Before his success in the business world, Goodman had written novels and worked in Hollywood as a screenwriter. He helped adapt his own book, “The Wheeler Dealers,” into a 1963 movie of the same name starring Lee Remick and James Garner.

Smith was editing the monthly journal The Institutional Investor when his first nonfiction book, “The Money Game,” was published in 1968. Among the year’s top sellers, and read for decades after, “The Money Game” offered a colorful take on the financial markets that added a human element to the laws of finance and seemed as influenced by Damon Runyon as by any economic theorist. One popular character was an oversized investment guru known as “Scarsdale Fats.”

“As far as I know it was a couple of the Boston institutions that hung the nickname on him, which shows that Boston institutions are not as stuffy as they used to be” “Smith” wrote. “One of his enthusiasts described him as ‘glob shaped.’ Minnesota Fats is an ectomorph and Sydney Greenstreet would blow away in the Scarsdale Fats ratio! All Scarsdale will say is that he is comfortably over 200 pounds.”

“The Money Game” was Goodman’s first book as “Adam Smith.” He wanted to keep Wall Street from learning his identity – the game was up soon after publication – and accepted a suggestion from founding New York Magazine editor Clay Felker that he name himself after the 18th century economist.

His other books include “Supermoney,” a 1972 publication that introduced many readers to a then-little known Buffett; “Powers of Mind” and “Paper Money,” which came out in 1981.

“Where some authors exploit the paranoia over paper money, warning of horrible crashes and galloping inflation to come, Adam Smith strives for sanity,” Leonard Silk wrote of “Paper Money” in a review for The New York Times. “And where some writers urge people to look out for Number One and to be prepared to head for the hills with their gold coins, silver futures, cans of beans and weapons to keep out the neighbors, Adam Smith counsels the revival of a sense of community.”

George Jerome Waldo Goodman grew up outside St.
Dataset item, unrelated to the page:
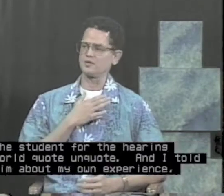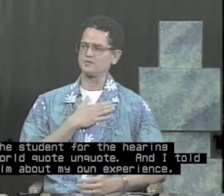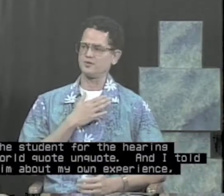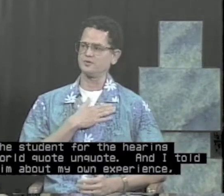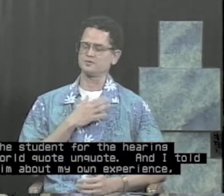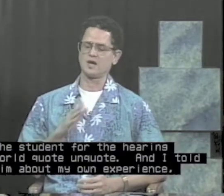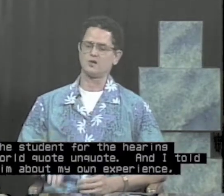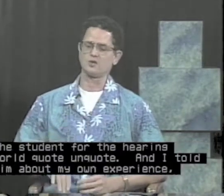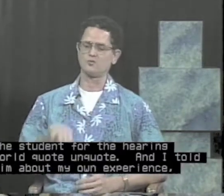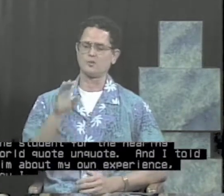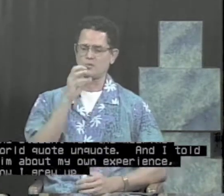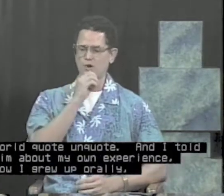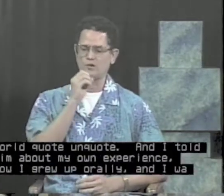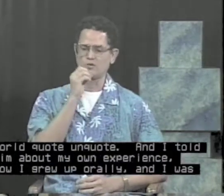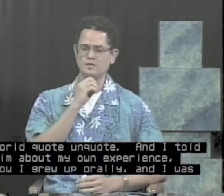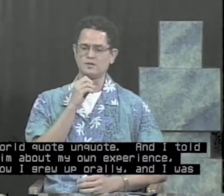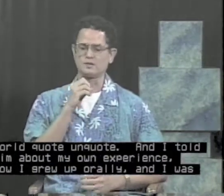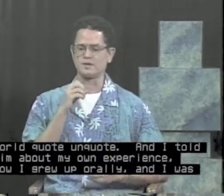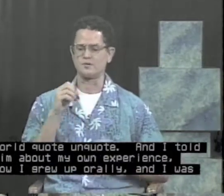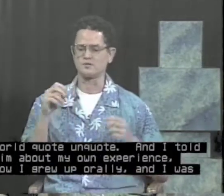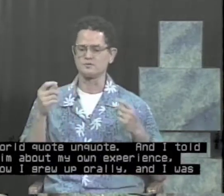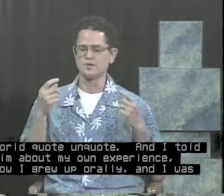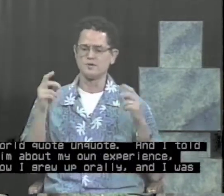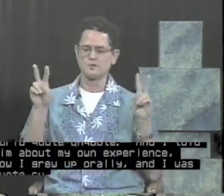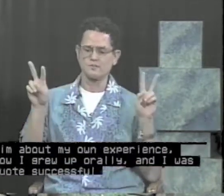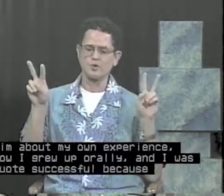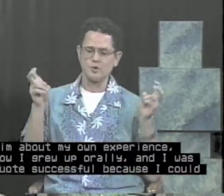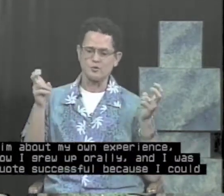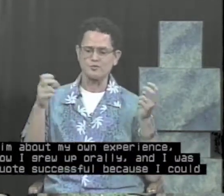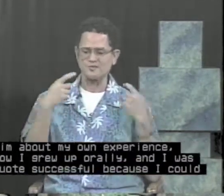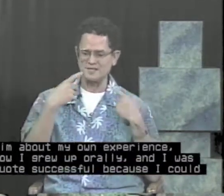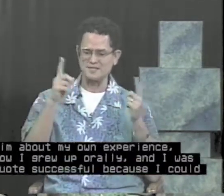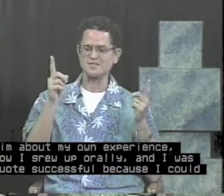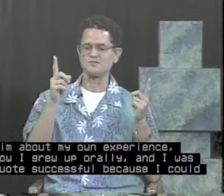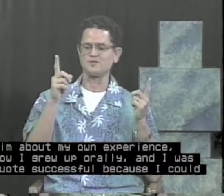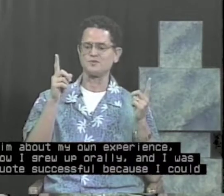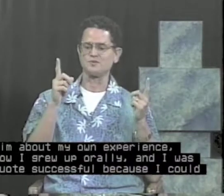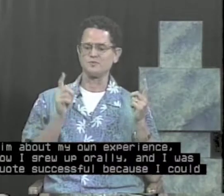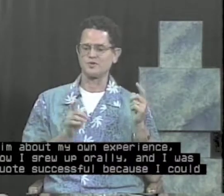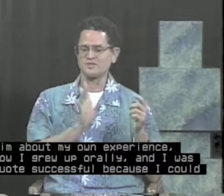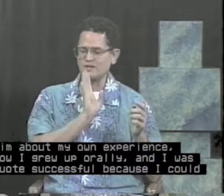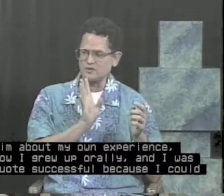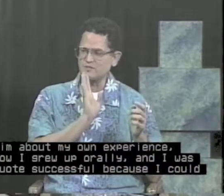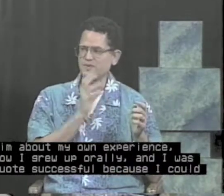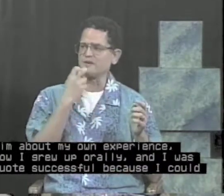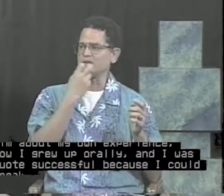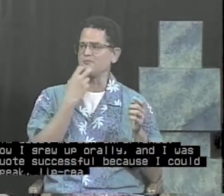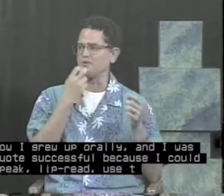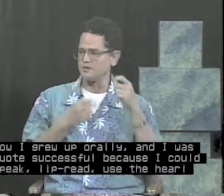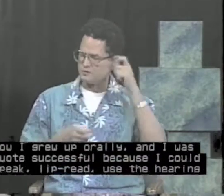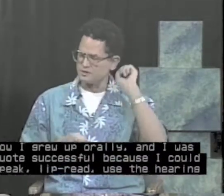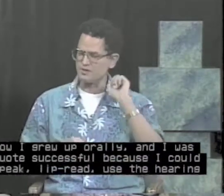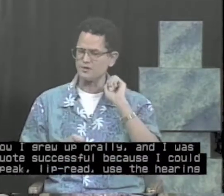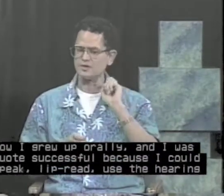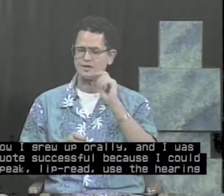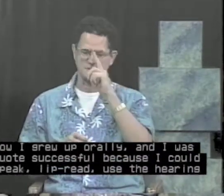experience, how I grew up hourly and I was, quote, successful because I could speak, lipread, use the hearing aid.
Louis and graduated from Harvard University in 1952. He was a Rhodes Scholar at Oxford and a member of the U.S. Army Special Forces, the forerunner of the Green Berets. He was still in the Army when his first novel, the comic tale “The Bubble Makers,” came out in 1955.

He is survived by two children and three grandchildren. His wife, actress Sally Brophy, died in 2007.